- [Work instruction]: Which of the lines below include "Right"? Each one should be copied out.

Keypoint coordinate data:
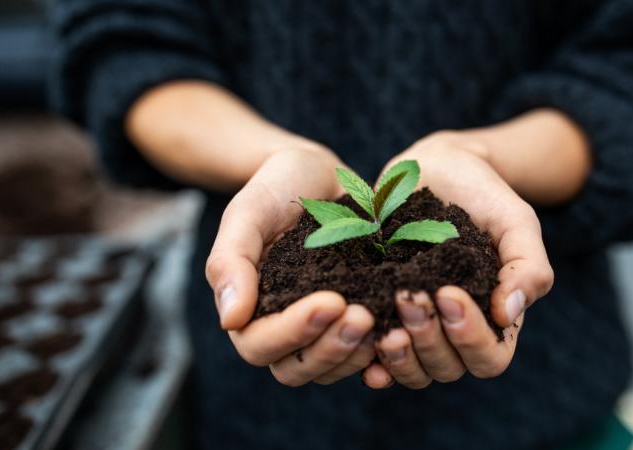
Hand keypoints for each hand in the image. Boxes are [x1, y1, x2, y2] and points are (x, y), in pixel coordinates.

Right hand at [206, 146, 376, 385]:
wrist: (317, 173)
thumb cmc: (276, 187)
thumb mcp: (248, 212)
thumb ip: (230, 262)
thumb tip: (230, 320)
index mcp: (249, 308)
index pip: (259, 345)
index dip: (293, 332)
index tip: (331, 301)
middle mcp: (282, 326)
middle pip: (296, 368)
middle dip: (330, 349)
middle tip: (364, 316)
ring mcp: (320, 328)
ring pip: (331, 368)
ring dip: (356, 354)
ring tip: (386, 323)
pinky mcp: (353, 319)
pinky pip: (363, 355)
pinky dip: (381, 352)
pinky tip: (402, 331)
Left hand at [362, 132, 553, 388]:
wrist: (438, 168)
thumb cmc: (484, 194)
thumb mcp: (515, 221)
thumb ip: (528, 266)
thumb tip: (510, 313)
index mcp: (494, 320)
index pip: (489, 358)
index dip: (470, 337)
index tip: (448, 293)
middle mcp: (455, 333)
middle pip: (446, 368)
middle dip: (428, 338)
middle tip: (407, 295)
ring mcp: (418, 328)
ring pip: (412, 370)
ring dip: (398, 355)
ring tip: (383, 325)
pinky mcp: (382, 316)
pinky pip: (375, 357)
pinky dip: (369, 360)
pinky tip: (359, 339)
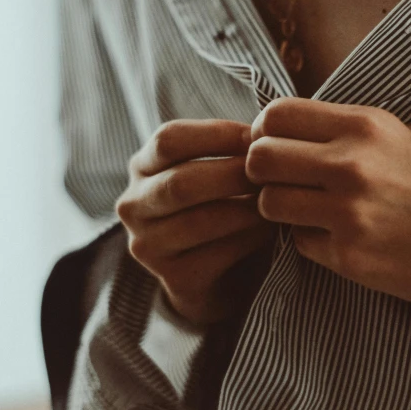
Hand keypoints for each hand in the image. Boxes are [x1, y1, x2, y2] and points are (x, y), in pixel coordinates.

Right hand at [116, 119, 274, 324]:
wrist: (211, 276)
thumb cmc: (218, 205)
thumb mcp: (211, 170)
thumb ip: (227, 150)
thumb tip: (267, 131)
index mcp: (142, 167)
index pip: (168, 140)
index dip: (216, 134)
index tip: (257, 136)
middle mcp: (134, 205)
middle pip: (181, 182)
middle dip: (232, 174)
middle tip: (272, 172)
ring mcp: (148, 245)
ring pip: (199, 222)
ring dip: (246, 209)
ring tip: (276, 200)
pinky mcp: (174, 278)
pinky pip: (217, 254)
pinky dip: (250, 238)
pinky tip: (271, 230)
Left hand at [245, 98, 410, 309]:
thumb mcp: (399, 133)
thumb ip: (341, 127)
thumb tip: (282, 127)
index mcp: (365, 125)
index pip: (277, 115)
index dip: (263, 129)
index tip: (270, 141)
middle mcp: (352, 165)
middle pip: (259, 158)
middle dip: (258, 169)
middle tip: (274, 178)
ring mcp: (348, 214)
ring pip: (268, 203)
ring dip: (278, 207)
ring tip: (304, 208)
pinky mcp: (349, 257)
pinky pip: (298, 242)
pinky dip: (308, 239)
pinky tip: (336, 236)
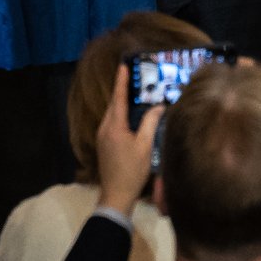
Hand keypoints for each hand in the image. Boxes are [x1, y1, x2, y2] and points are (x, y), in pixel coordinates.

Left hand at [96, 64, 162, 216]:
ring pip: (113, 115)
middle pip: (114, 105)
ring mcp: (102, 137)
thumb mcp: (145, 146)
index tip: (123, 65)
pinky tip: (130, 117)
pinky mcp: (104, 145)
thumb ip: (150, 123)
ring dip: (122, 103)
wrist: (116, 195)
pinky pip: (112, 123)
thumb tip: (158, 107)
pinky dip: (121, 115)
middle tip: (132, 76)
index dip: (121, 81)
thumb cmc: (132, 171)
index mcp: (114, 126)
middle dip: (122, 90)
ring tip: (134, 93)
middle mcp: (104, 128)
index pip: (119, 98)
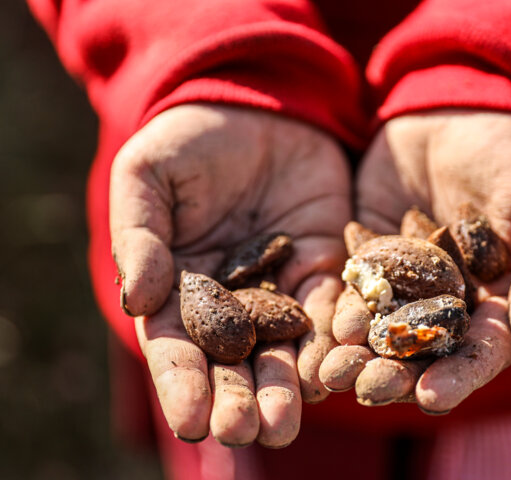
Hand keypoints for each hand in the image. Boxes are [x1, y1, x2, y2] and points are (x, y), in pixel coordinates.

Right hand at [110, 104, 348, 445]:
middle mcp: (234, 301)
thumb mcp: (149, 175)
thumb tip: (138, 297)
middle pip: (236, 362)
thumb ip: (141, 235)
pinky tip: (336, 370)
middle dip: (240, 399)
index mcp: (181, 287)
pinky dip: (334, 341)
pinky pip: (333, 311)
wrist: (260, 103)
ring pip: (287, 349)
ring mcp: (283, 288)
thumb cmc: (192, 139)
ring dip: (288, 388)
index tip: (190, 421)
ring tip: (287, 424)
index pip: (178, 345)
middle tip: (247, 433)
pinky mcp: (327, 268)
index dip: (182, 384)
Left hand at [320, 111, 510, 413]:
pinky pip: (351, 289)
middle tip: (368, 389)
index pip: (481, 349)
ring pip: (381, 329)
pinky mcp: (369, 256)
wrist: (463, 105)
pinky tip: (320, 329)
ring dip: (358, 355)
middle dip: (397, 374)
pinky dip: (337, 310)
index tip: (432, 397)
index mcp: (500, 301)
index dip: (460, 375)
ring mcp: (406, 282)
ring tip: (333, 373)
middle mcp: (450, 302)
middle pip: (424, 351)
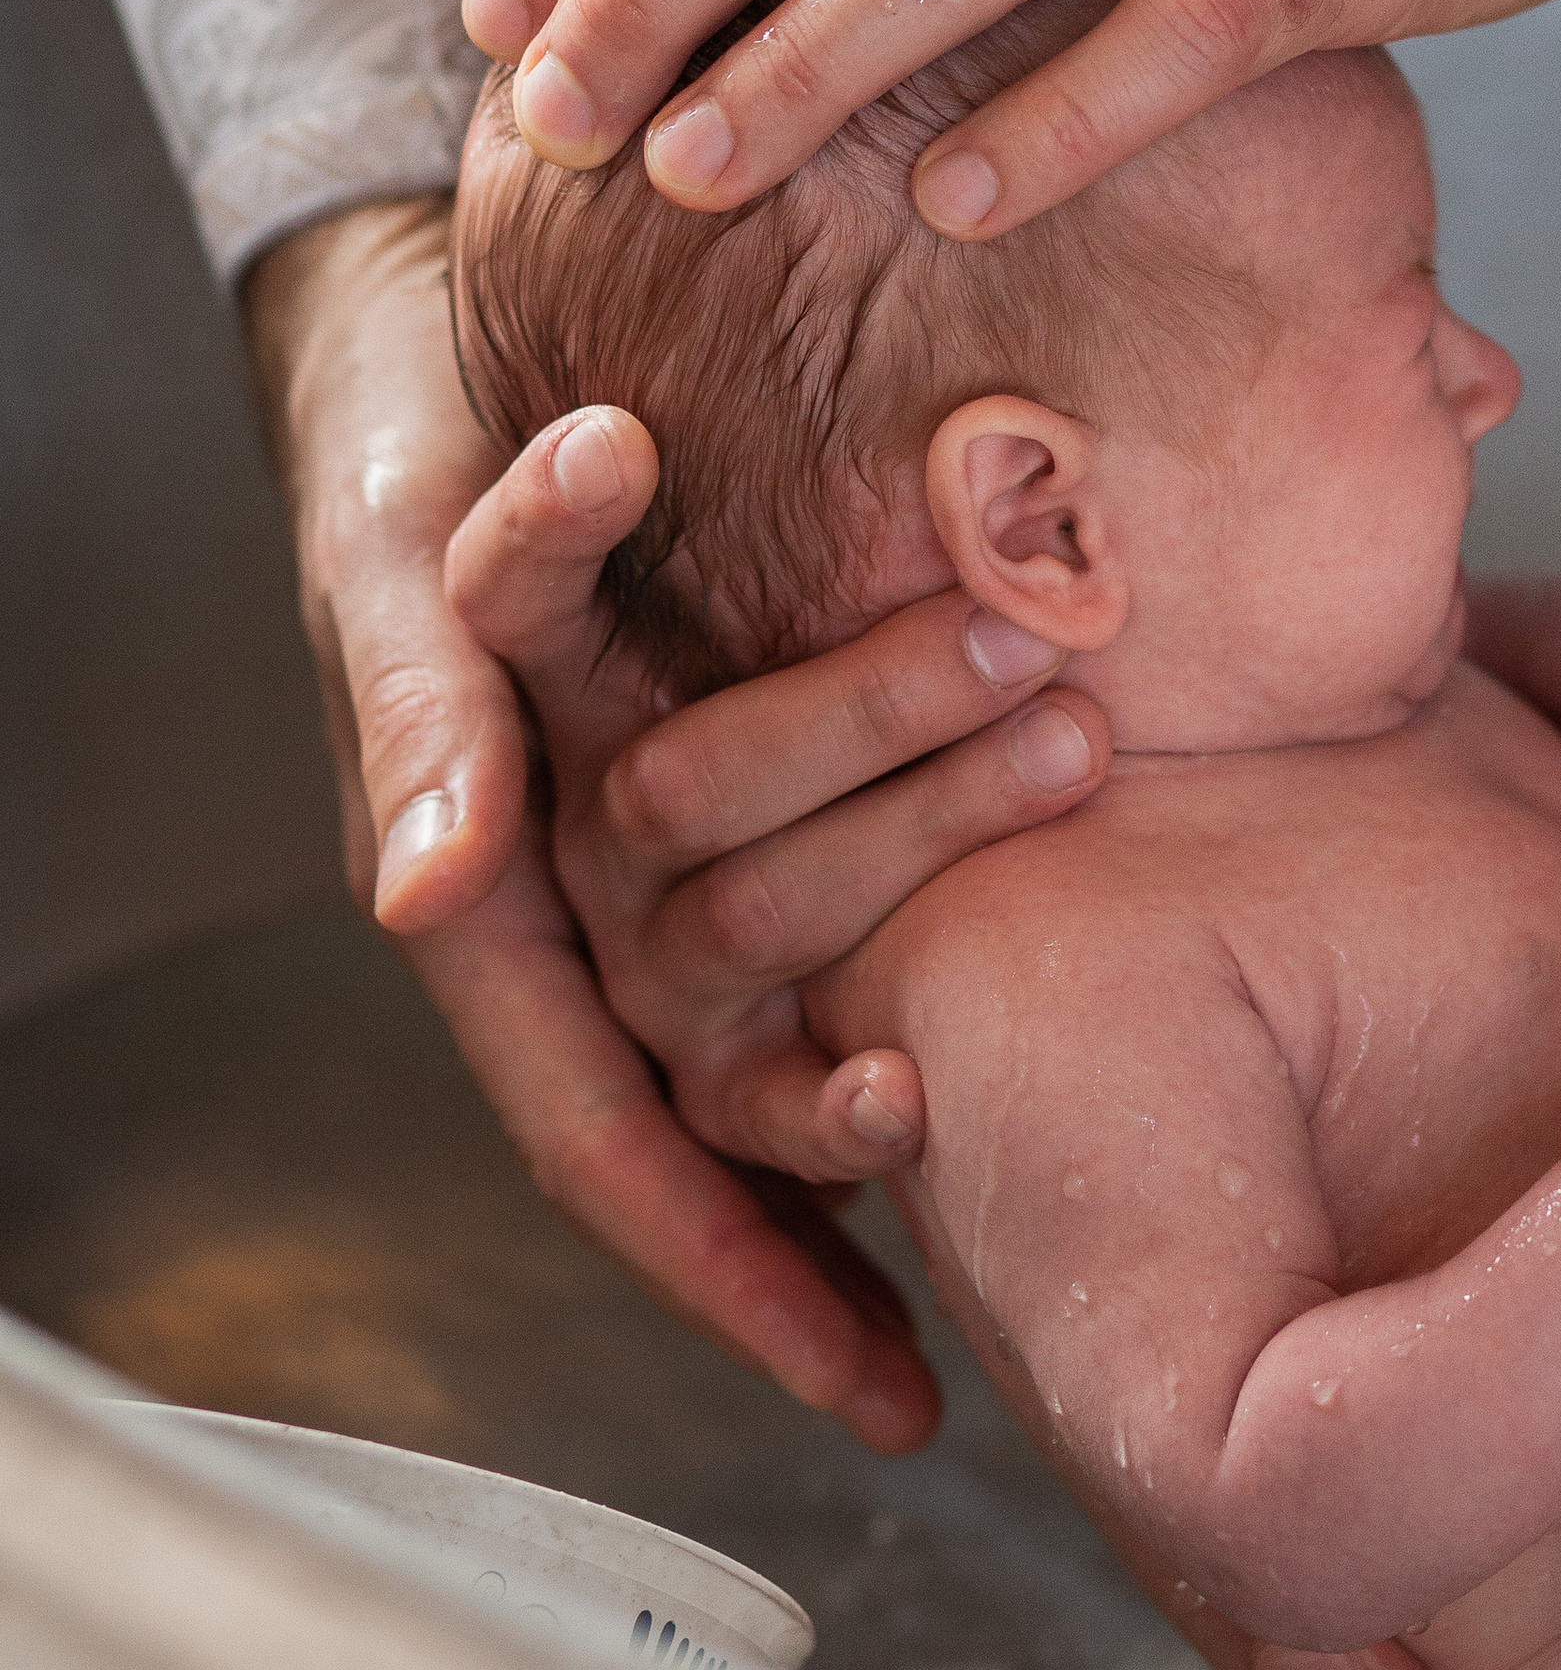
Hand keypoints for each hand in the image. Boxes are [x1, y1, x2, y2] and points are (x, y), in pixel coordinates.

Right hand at [441, 402, 1110, 1196]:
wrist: (429, 332)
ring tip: (1056, 878)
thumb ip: (424, 707)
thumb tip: (432, 891)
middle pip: (729, 1059)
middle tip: (1022, 914)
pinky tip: (1047, 979)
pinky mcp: (723, 792)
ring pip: (800, 989)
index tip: (888, 1337)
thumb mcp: (395, 563)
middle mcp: (571, 921)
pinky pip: (832, 918)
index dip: (735, 1267)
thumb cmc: (406, 444)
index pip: (602, 1144)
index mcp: (480, 902)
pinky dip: (929, 940)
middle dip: (870, 1045)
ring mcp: (649, 872)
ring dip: (924, 980)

- [Completed exercise]:
Right hand at [206, 146, 376, 385]:
Right hand at [116, 119, 274, 324]:
Right hand at [110, 104, 348, 445]:
Right hand at [441, 402, 1110, 1196]:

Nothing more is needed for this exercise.